Over the last year and a half substantial changes were made to the Pandora listening experience. While we’re constantly improving the playlist algorithm, analyzing new music, etc., it’s rare for Pandora to make such a huge change to the music genome as was completed on our Electronic Music genome. In the last 18 months, not only did we greatly expand the size and quality of our electronic catalog, but we also upgraded the analysis process — reanalyzing over 42,000 tracks along the way.
The analysis upgrade consisted of three steps. The first was enabling the music genome to more accurately catalog the subtleties and compositional techniques of Electronic Music. We did this by recognizing new genes ranging from arpeggiated synthesizers to build-ups and breakdowns. With these new genes in hand there was a nasty problem: none of our previously analyzed tracks contained data for them. The only solution was to go back and reanalyze them. Yes, all 42,000 of them!
This second step in the upgrade process involved a team of music analysts working for over three months. If the average track length was four minutes, that’s over 2,700 hours of music reanalyzed!!! Yes, our ears and brains were quite sore when all was said and done, but we haven’t stopped. Our Electronic Music collection currently contains over 66,000 analyzed tracks.
Anyway, the third and final step in the upgrade was making sense of this new data by adjusting the importance of each gene and how it interacts with its neighbors. This process can best be described as taste testing. We had the basic formula down, but to achieve that seemingly elusive, most delicious blend, took many late nights and countless tweaks. A little heavier on the synth effects and a tad less vocal vibrato, a pinch more harmony and a touch less backbeat…
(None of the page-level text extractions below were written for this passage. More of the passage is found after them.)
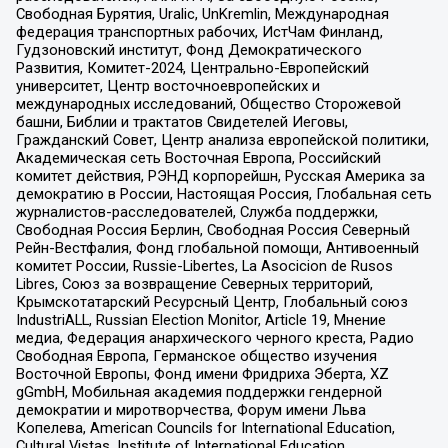
Свободная Бурятия, Uralic, UnKremlin, Международная
федерация транспортных рабочих, ИстЧам Финланд,
Гудзоновский институт, Фонд Демократического
Развития, Комитет-2024, Центрально-Европейский
университет, Центр восточноевропейских и
международных исследований, Общество Сторожевой
башни, Библии и трактатов Свидетелей Иеговы,
Гражданский Совет, Центр анализа европейской политики,
Академическая сеть Восточная Европа, Российский
комитет действия, РЭНД корпорейшн, Русская Америка за
демократию в России, Настоящая Россия, Глобальная сеть
журналистов-расследователей, Служба поддержки,
Свободная Россия Берлин, Свободная Россия Северный
Рейн-Вестфалия, Фонд глобальной помощи, Антивоенный
комитет России, Russie-Libertes, La Asocicion de Rusos
Libres, Союз за возвращение Северных территорий,
Крымскотатарский Ресурсный Центр, Глобальный союз
IndustriALL, Russian Election Monitor, Article 19, Мнение
медиа, Федерация анархического черного креста, Радио
Свободная Европа, Германское общество изучения
Восточной Европы, Фонд имени Фридриха Эберта, XZ
gGmbH, Мобильная академия поддержки гендерной
демократии и миротворчества, Форум имени Льва
Копелева, American Councils for International Education,
Cultural Vistas, Institute of International Education,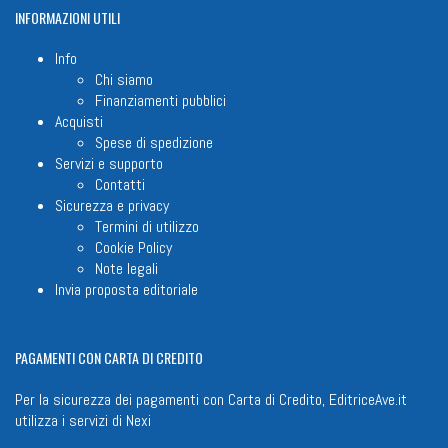
INFORMAZIONI
UTILI
Info
Chi siamo
Finanziamenti pubblici
Acquisti
Spese di spedizione
Servizi e supporto
Contatti
Sicurezza e privacy
Termini di utilizzo
Cookie Policy
Note legali
Invia proposta editoriale
PAGAMENTI
CON CARTA DI CREDITO
Per la sicurezza dei pagamenti con Carta di Credito, EditriceAve.it
utilizza i servizi di
Nexi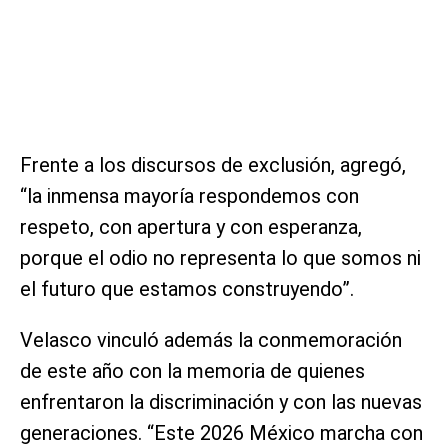
Frente a los discursos de exclusión, agregó,
“la inmensa mayoría respondemos con
respeto, con apertura y con esperanza,
porque el odio no representa lo que somos ni
el futuro que estamos construyendo”.
Velasco vinculó además la conmemoración
de este año con la memoria de quienes
enfrentaron la discriminación y con las nuevas
generaciones. “Este 2026 México marcha con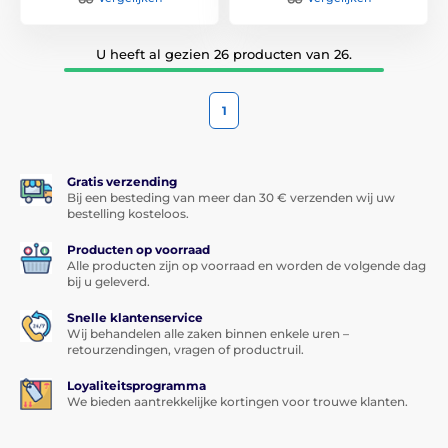
U heeft al gezien 26 producten van 26.
1
Gratis verzending
Bij een besteding van meer dan 30 € verzenden wij uw
bestelling kosteloos.
Producten op voorraad
Alle producten zijn op voorraad en worden de volgende dag
bij u geleverd.
Snelle klantenservice
Wij behandelen alle zaken binnen enkele uren –
retourzendingen, vragen of productruil.
Loyaliteitsprogramma
We bieden aantrekkelijke kortingen voor trouwe klanten.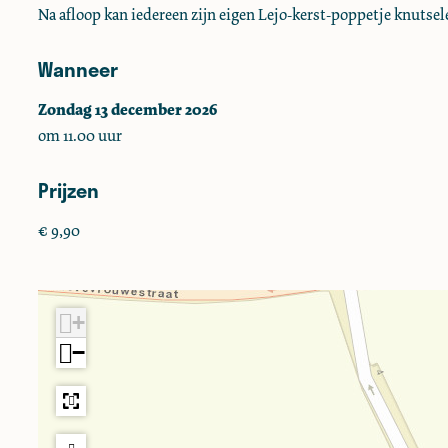
Na afloop kan iedereen zijn eigen Lejo-kerst-poppetje knutsel
Wanneer
Zondag 13 december 2026
om 11.00 uur
Prijzen
€ 9,90
+
−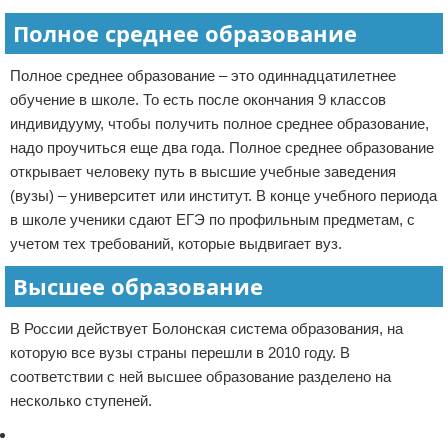
Полное среднее образование
Полное среднее образование – это одиннадцатилетнее
обучение в школе. То есть после окончания 9 классов
индивидууму, чтобы получить полное среднее образование,
надо проучиться еще два года. Полное среднее образование
открывает человеку путь в высшие учебные заведения
(вузы) – университет или институт. В конце учебного периода
в школе ученики сдают ЕГЭ по профильным предметам, с
учетом тех требований, которые выдвигает вуз.
Высшее образование
В России действует Болонская система образования, на
которую все вузы страны перешли в 2010 году. В
соответствии с ней высшее образование разделено на
несколько ступеней.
With the Dance Genome now having more dexterity to analyze the electronic soundscape, and the ability to generate more specialized playlists, it was time to populate our collection. The primary aim here was to get a good sampling of everything being spun by DJs in clubs, bumped at backyard BBQs, played in retail locations, or geeked out on headphones — the whole spectrum of Electronic music. With the DJ/Electronic music boutiques and music megastores having migrated to the Internet, to places such as iTunes, Amazon, Beatport, Traxsource, Juno, Stompy, Turntable Lab, DJ Hut (to name just a few… the list could go on), this process was actually quite efficient (and enjoyable!). In our effort to maintain a collection that is deep and diverse, the digital only online boutiques have been essential. Once hard-to-find singles, remixes, unmixed DJ-friendly compilations, instrumental versions of Hip Hop albums, and out of print classics are a few clicks away. Although, at times, I do miss the good ole days of waking up at noon and thumbing through massive stacks of records at Amoeba, Housewares, Primal, or Tweekin’ for a small stack of nuggets… that’s a topic for another time.
Today we are pleased to introduce some fruits of this labor, a new lineup of Electronic/Dance genre stations. They are as follows:
Drum & Bass
Liquid Drum & Bass
Turntablism & Beat Science
Bmore, Bass & Baile
We hope you enjoy listening to these stations as much as we enjoyed curating them. Over the next few months we’ll be making adjustments and fine tuning them a bit. So if you have any feedback, now is the time. Whether it’s on a particular genre station or one of your own stations, please don’t hesitate to share your thoughts.
Chris Horgan [senior music analyst]
Michael Addicott [dance collection manager]
BTW — This happens to be the first post in a new blog series on Pandora — On the One. Headed by our dynamic duo of Mike Addicott and Chris Horgan, On the One focuses on the worlds of Dance, Electronic, and Rap music. You can expect posts ranging from the newest rhythms and production styles to musical roots and discussions of underground classics. Let the music play!